[Start of section]
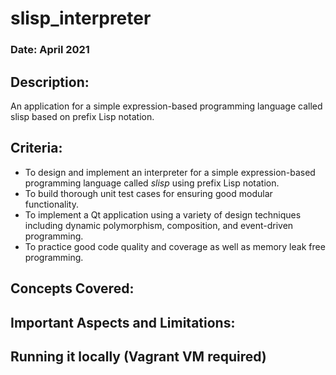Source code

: # slisp_interpreter

### Date: April 2021

## Description:

An application for a simple expression-based programming language called slisp based on prefix Lisp notation.

## Criteria:

* To design and implement an interpreter for a simple expression-based programming language called *slisp* using prefix Lisp notation.
* To build thorough unit test cases for ensuring good modular functionality.
* To implement a Qt application using a variety of design techniques including dynamic polymorphism, composition, and event-driven programming.
* To practice good code quality and coverage as well as memory leak free programming.

## Concepts Covered:


## Important Aspects and Limitations:


## Running it locally (Vagrant VM required)
 
  
  

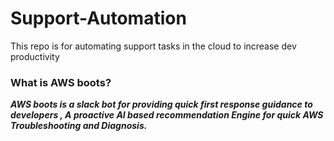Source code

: # Support-Automation
This repo is for automating support tasks in the cloud to increase dev productivity 

### What is AWS boots?
***AWS boots is a slack bot for providing quick first response guidance to developers , A proactive AI based recommendation Engine for quick AWS Troubleshooting and Diagnosis.***






 
  
 
 
  
  
 



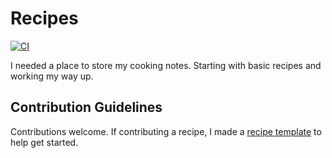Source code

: # Recipes
[![CI](https://github.com/cco2/Recipes/actions/workflows/build.yml/badge.svg)](https://github.com/cco2/Recipes/actions/workflows/build.yml)

I needed a place to store my cooking notes. Starting with basic recipes and working my way up.

## Contribution Guidelines
Contributions welcome. If contributing a recipe, I made a [recipe template](template.md) to help get started.
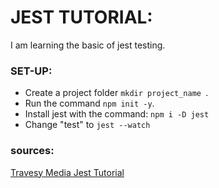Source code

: # JEST TUTORIAL: 

I am learning the basic of jest testing. 

### SET-UP:
- Create a project folder `mkdir project_name `.
- Run the command `npm init -y`. 
- Install jest with the command: `npm i -D jest`
- Change "test" to `jest --watch`



### sources:
[Travesy Media Jest Tutorial](https://www.youtube.com/watch?v=7r4xVDI2vho&t=130s)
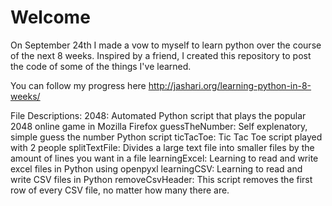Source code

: # Welcome 
On September 24th I made a vow to myself to learn python over the course of the next 8 weeks. Inspired by a friend, I created this repository to post the code of some of the things I've learned. 

You can follow my progress here http://jashari.org/learning-python-in-8-weeks/

File Descriptions:
2048:               Automated Python script that plays the popular 2048 online game in Mozilla Firefox
guessTheNumber:     Self explenatory, simple guess the number Python script
ticTacToe:          Tic Tac Toe script played with 2 people
splitTextFile:      Divides a large text file into smaller files by the amount of lines you want in a file
learningExcel:      Learning to read and write excel files in Python using openpyxl
learningCSV:        Learning to read and write CSV files in Python
removeCsvHeader:    This script removes the first row of every CSV file, no matter how many there are. 

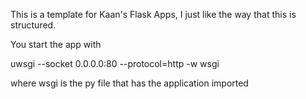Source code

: This is a template for Kaan's Flask Apps, I just like the way that this is structured.

You start the app with 


uwsgi --socket 0.0.0.0:80 --protocol=http -w wsgi  

where wsgi is the py file that has the application imported
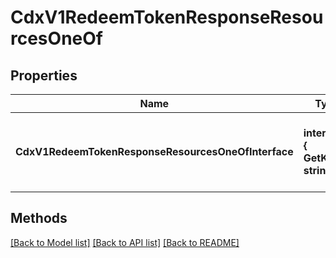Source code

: # CdxV1RedeemTokenResponseResourcesOneOf

## Properties

Name | Type | Description | Notes
------------ | ------------- | ------------- | -------------
**CdxV1RedeemTokenResponseResourcesOneOfInterface** | **interface { GetKind() string }** | An interface that can hold any of the proper implementing types |

## Methods


[[Back to Model list]](../README.md#documentation-for-models) [[Back to API list]](../README.md#documentation-for-api-endpoints) [[Back to README]](../README.md)


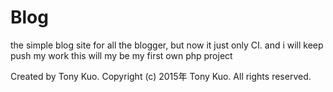 # Blog

the simple blog site for all the blogger, but now it just only CI.
and i will keep push my work
this will my be my first own php project

Created by Tony Kuo.
Copyright (c) 2015年 Tony Kuo. All rights reserved.
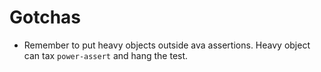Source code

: # Gotchas

* Remember to put heavy objects outside ava assertions. Heavy object can tax `power-assert` and hang the test.
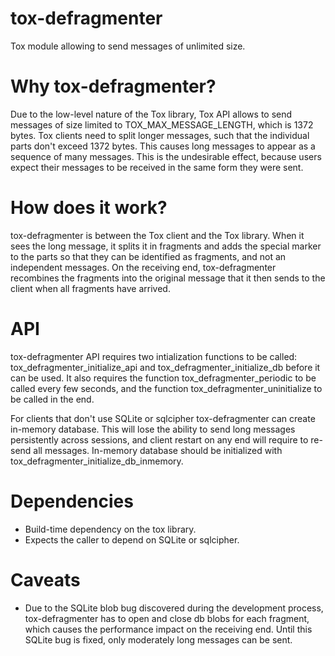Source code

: # tox-defragmenter
Tox module allowing to send messages of unlimited size.

# Why tox-defragmenter?
Due to the low-level nature of the Tox library, Tox API allows to send messages of size limited to TOX_MAX_MESSAGE_LENGTH, which is 1372 bytes. Tox clients need to split longer messages, such that the individual parts don't exceed 1372 bytes. This causes long messages to appear as a sequence of many messages. This is the undesirable effect, because users expect their messages to be received in the same form they were sent.

# How does it work?
tox-defragmenter is between the Tox client and the Tox library. When it sees the long message, it splits it in fragments and adds the special marker to the parts so that they can be identified as fragments, and not an independent messages. On the receiving end, tox-defragmenter recombines the fragments into the original message that it then sends to the client when all fragments have arrived.

# API
tox-defragmenter API requires two intialization functions to be called: tox_defragmenter_initialize_api and tox_defragmenter_initialize_db before it can be used. It also requires the function tox_defragmenter_periodic to be called every few seconds, and the function tox_defragmenter_uninitialize to be called in the end.

For clients that don't use SQLite or sqlcipher tox-defragmenter can create in-memory database. This will lose the ability to send long messages persistently across sessions, and client restart on any end will require to re-send all messages. In-memory database should be initialized with tox_defragmenter_initialize_db_inmemory.

# Dependencies
* Build-time dependency on the tox library.
* Expects the caller to depend on SQLite or sqlcipher.

# Caveats
* Due to the SQLite blob bug discovered during the development process, tox-defragmenter has to open and close db blobs for each fragment, which causes the performance impact on the receiving end. Until this SQLite bug is fixed, only moderately long messages can be sent.
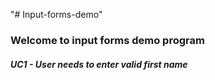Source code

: "# Input-forms-demo"

### Welcome to input forms demo program

##### UC1 - User needs to enter valid first name

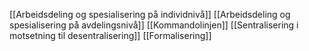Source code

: [[Arbeidsdeling og spesialisering på individnivå]]
[[Arbeidsdeling og spesialisering på avdelingsnivå]]
[[Kommandolinjen]]
[[Sentralisering i motsetning til desentralisering]]
[[Formalisering]]

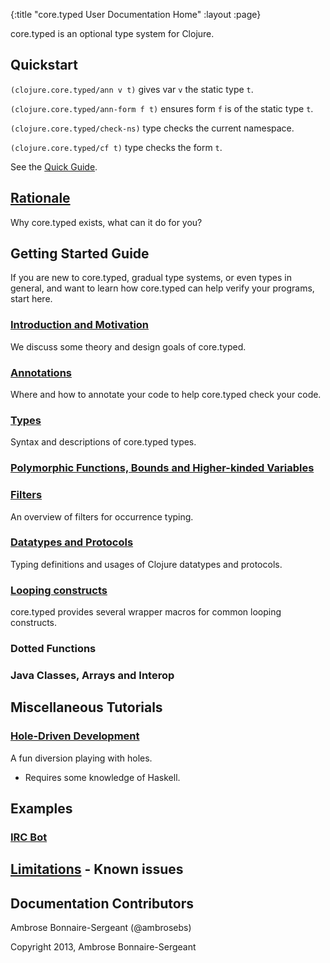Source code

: {:title "core.typed User Documentation Home"
 :layout :page}

core.typed is an optional type system for Clojure.

## Quickstart

`(clojure.core.typed/ann v t)` gives var `v` the static type `t`.

`(clojure.core.typed/ann-form f t)` ensures form `f` is of the static type `t`.

`(clojure.core.typed/check-ns)` type checks the current namespace.

`(clojure.core.typed/cf t)` type checks the form `t`.

See the [Quick Guide](quick_guide.html).

## [Rationale](rationale.html)

Why core.typed exists, what can it do for you?

## Getting Started Guide

If you are new to core.typed, gradual type systems, or even types in general, and want to learn how
core.typed can help verify your programs, start here.

### [Introduction and Motivation](start/introduction_and_motivation.html)

We discuss some theory and design goals of core.typed.

### [Annotations](start/annotations.html)

Where and how to annotate your code to help core.typed check your code.

### [Types](types.html)

Syntax and descriptions of core.typed types.

### [Polymorphic Functions, Bounds and Higher-kinded Variables](poly_fn.html)

### [Filters](filters.html)

An overview of filters for occurrence typing.

### [Datatypes and Protocols](mm_protocol_datatypes.html)

Typing definitions and usages of Clojure datatypes and protocols.

### [Looping constructs](loops.html)

core.typed provides several wrapper macros for common looping constructs.

### Dotted Functions
### Java Classes, Arrays and Interop

## Miscellaneous Tutorials

### [Hole-Driven Development](https://github.com/clojure/core.typed/blob/master/src/test/clojure/clojure/core/typed/test/hole.clj)

A fun diversion playing with holes.
- Requires some knowledge of Haskell.

## Examples

### [IRC Bot](https://github.com/frenchy64/Parjer)

## [Limitations](limitations.html) - Known issues

## Documentation Contributors

Ambrose Bonnaire-Sergeant (@ambrosebs)

Copyright 2013, Ambrose Bonnaire-Sergeant
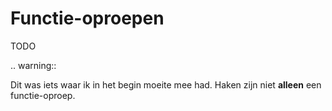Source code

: # Functie-oproepen
TODO

.. warning::

   Dit was iets waar ik in het begin moeite mee had. Haken zijn niet **alleen** een functie-oproep.
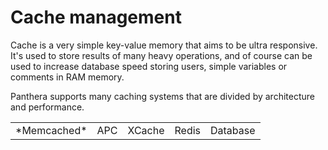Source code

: Cache management
=================

Cache is a very simple key-value memory that aims to be ultra responsive. 
It's used to store results of many heavy operations, and of course can be used to increase database speed storing users, simple variables or comments in RAM memory.

Panthera supports many caching systems that are divided by architecture and performance.

<table>
    <tr>
        <td>*Memcached*</td>
        <td>APC</td>
        <td>XCache</td>
        <td>Redis</td>
        <td>Database</td>
    </tr>
</table>
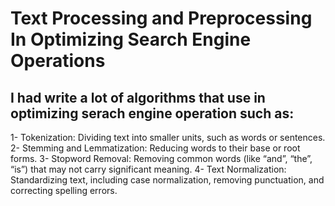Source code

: # Text Processing and Preprocessing In Optimizing Search Engine Operations
## I had write a lot of algorithms that use in optimizing serach engine operation such as:
1- Tokenization: Dividing text into smaller units, such as words or sentences.
2- Stemming and Lemmatization: Reducing words to their base or root forms.
3- Stopword Removal: Removing common words (like “and”, “the”, “is”) that may not carry significant meaning.
4- Text Normalization: Standardizing text, including case normalization, removing punctuation, and correcting spelling errors.
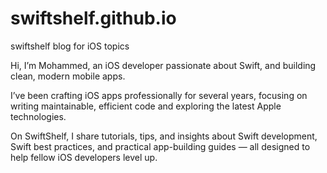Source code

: # swiftshelf.github.io
swiftshelf blog for iOS topics

Hi, I’m Mohammed, an iOS developer passionate about Swift, and building clean, modern mobile apps.

I’ve been crafting iOS apps professionally for several years, focusing on writing maintainable, efficient code and exploring the latest Apple technologies.

On SwiftShelf, I share tutorials, tips, and insights about Swift development, Swift best practices, and practical app-building guides — all designed to help fellow iOS developers level up.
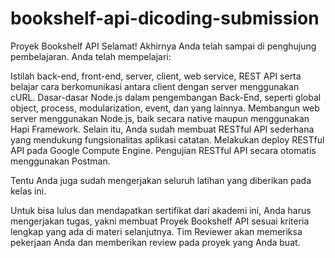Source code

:# bookshelf-api-dicoding-submission

Proyek Bookshelf API
Selamat! Akhirnya Anda telah sampai di penghujung pembelajaran. Anda telah mempelajari:

Istilah back-end, front-end, server, client, web service, REST API serta belajar cara berkomunikasi antara client dengan server menggunakan cURL.
Dasar-dasar Node.js dalam pengembangan Back-End, seperti global object, process, modularization, event, dan yang lainnya.
Membangun web server menggunakan Node.js, baik secara native maupun menggunakan Hapi Framework. Selain itu, Anda sudah membuat RESTful API sederhana yang mendukung fungsionalitas aplikasi catatan.
Melakukan deploy RESTful API pada Google Compute Engine.
Pengujian RESTful API secara otomatis menggunakan Postman.

Tentu Anda juga sudah mengerjakan seluruh latihan yang diberikan pada kelas ini.

Untuk bisa lulus dan mendapatkan sertifikat dari akademi ini, Anda harus mengerjakan tugas, yakni membuat Proyek Bookshelf API sesuai kriteria lengkap yang ada di materi selanjutnya. Tim Reviewer akan memeriksa pekerjaan Anda dan memberikan review pada proyek yang Anda buat.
[End of section]
Work to be completed:
Reproduce everything from the line containing "### [Datatypes and" down to the line containing "core.typed provides several", including both of those lines.

Solved problem:
### [Datatypes and Protocols](mm_protocol_datatypes.html)

Typing definitions and usages of Clojure datatypes and protocols.

### [Looping constructs](loops.html)

core.typed provides several wrapper macros for common looping constructs.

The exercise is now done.